DİB, Plan ve Bütçe Komisyonu’nda tartışılan 2021 güvenlik bütçesine ilişkin yaptığı açıklamada içte ve dışta yürütülen savaş politikalarının tahribatlarına dikkat çekerek, tüm operasyonların durması çağrısı yaptı.

Demokrasi İçin Birlik (DİB), Plan ve Bütçe Komisyonu’nda tartışılan 2021 güvenlik bütçesine ilişkin yazılı açıklama yaptı. 

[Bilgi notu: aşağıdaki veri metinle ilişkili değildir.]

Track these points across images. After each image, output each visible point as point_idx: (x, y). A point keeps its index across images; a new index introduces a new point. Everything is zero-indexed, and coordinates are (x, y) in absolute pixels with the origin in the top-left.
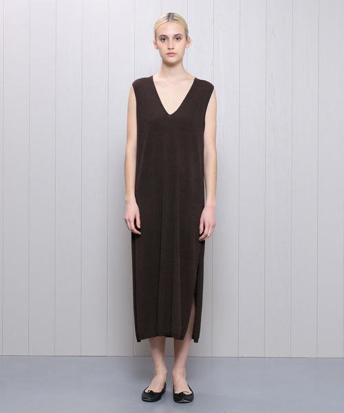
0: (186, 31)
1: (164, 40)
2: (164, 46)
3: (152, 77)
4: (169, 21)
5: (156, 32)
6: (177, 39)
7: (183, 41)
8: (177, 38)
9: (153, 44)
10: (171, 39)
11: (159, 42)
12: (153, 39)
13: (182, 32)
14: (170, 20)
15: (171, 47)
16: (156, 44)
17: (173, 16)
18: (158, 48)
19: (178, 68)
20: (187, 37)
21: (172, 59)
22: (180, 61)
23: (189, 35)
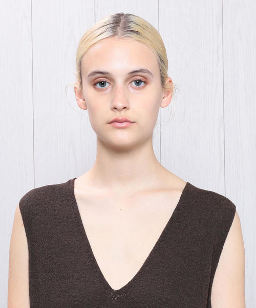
0: (162, 61)
1: (102, 84)
2: (102, 101)
3: (71, 183)
4: (115, 34)
5: (80, 64)
6: (138, 82)
7: (154, 86)
8: (138, 79)
9: (72, 96)
10: (120, 81)
11: (89, 91)
12: (74, 80)
13: (149, 64)
14: (119, 31)
15: (120, 105)
16: (80, 94)
17: (128, 22)
18: (86, 106)
19: (141, 157)
20: (163, 78)
21: (122, 137)
22: (145, 140)
23: (171, 73)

Ülke kaynaklarının, yurttaşların ihtiyaçlarına değil, savaşçı politikalara ve saray rejiminin sürmesi İçin güvenlik harcamalarına ayrıldığı ifade edilen açıklamada, “Savunma Bakanlığı’na, İçişleri Bakanlığı’na, Jandarma Genel Komutanlığı’na, Sahil Güvenlik Komutanlığı’na, doğrudan Saray'a bağlı Milli İstihbarat Teşkilatı’na, İletişim Başkanlığı’na, Savunma Sanayi Başkanlığı'na 150 milyar liradan fazla kaynak ayrıldı.  Üstelik bu kurumlar ‘ödenek üstü harcama’ ve ek ödenek talep etmede bütün bakanlıklardan öndeler. 2021 yılı için ayrılan Milli Savuma Bakanlığı bütçesi, Adalet, Çevre ve Şehircilik, Enerji ve Tabi Kaynaklar, Gençlik ve Spor, Dışişleri, Tarım ve Orman, Ticaret, Ulaştırma ve Altyapı, Sanayi ve Teknoloji bakanlıkları olmak üzere 9 bakanlığın bütçesini geride bıraktı. Ülke içinde güvenlik devleti ve dış ilişkilerde savaş politikaları, Milli İstihbarat Teşkilatını büyüttü; istihbaratın yanı sıra operasyonel bir örgüte dönüştürdü. Yeni Bütçesi birçok bakanlığı aşan Diyanet İşleri Bakanlığı da bu değişimden payını alarak ideolojik bir aygıt halini aldı” denildi.

‘KAYNAKLAR SARAY İÇİN KULLANILIYOR’

Halkın sağladığı milyarlarca liranın iç güvenliğe aktarılarak, halkın demokratik ifade hakkını engellemek ve saray rejiminin iktidarda kalmasını sağlamak için kullanıldığına dikkat çekilen açıklamada, “Bu kaynaklar, haklarını arayan maden işçilerine, nehirlerini, ormanlarını savunan köylülere, eşit yurttaşlık ve anadilinde yaşam ve yerel demokrasi talep eden Kürt halkına uygulanan zalimce, baskıcı, hukuk dışı uygulamalara, demokrasi güçlerine yapılan polis operasyonlarına aktarılıyor. Halkın vergileri gösteri yapanlara biber gazı, daha fazla polis, özel hayatın bekçiler yoluyla kontrolü olarak geri dönüyor. Geçtiğimiz aylarda helikopterden atılarak linç edilen Servet Turgut ve Osman Şiban cezasızlık politikalarıyla, İçişleri bakanının koruması altında denetimsizce kullanılan bu kaynaklarla zulme ve ölüme maruz kaldı” ifadeleri kullanıldı.

‘TÜM OPERASYONLAR DURSUN’

İçte ve dışta savaş ve güvenlik politikalarının büyük yıkımlara neden olduğu belirtilen açıklamada, “Bu savaşçı politikalar yalnızca büyük toplumsal kaynakları savaş sanayine aktarmıyor, sürekli yeni işgalleri ve savaş siyasetlerini zorunlu kılıyor. Ülkeyi yıkıma, bilinmezliğe ve uçuruma sürükleyerek toplum için büyük bir tehdit oluşturuyor. Halkın; salgından ölümlerle, hastalıkla, işsizlikle, yoksullukla boğuştuğu bu çoklu kriz koşullarında, ülkeyi uçuruma sürükleyen İhvancı, yayılmacı, saldırgan dış politikaya son verilmelidir. İçerde ve dışarıda bütün operasyonlar durdurulmalıdır. Savaşa, silaha, ölüme, yıkıma, yandaş savaş sermayesi yaratmaya, halkın demokratik taleplerini zor gücüyle boğmaya ayrılan kaynaklar salgını önlemeye, yurttaşlara doğrudan gelir desteğine, yurttaşların sağlık, eğitim, barınma, beslenme, ulaşım ihtiyaçlarına aktarılmalıdır” diye belirtildi.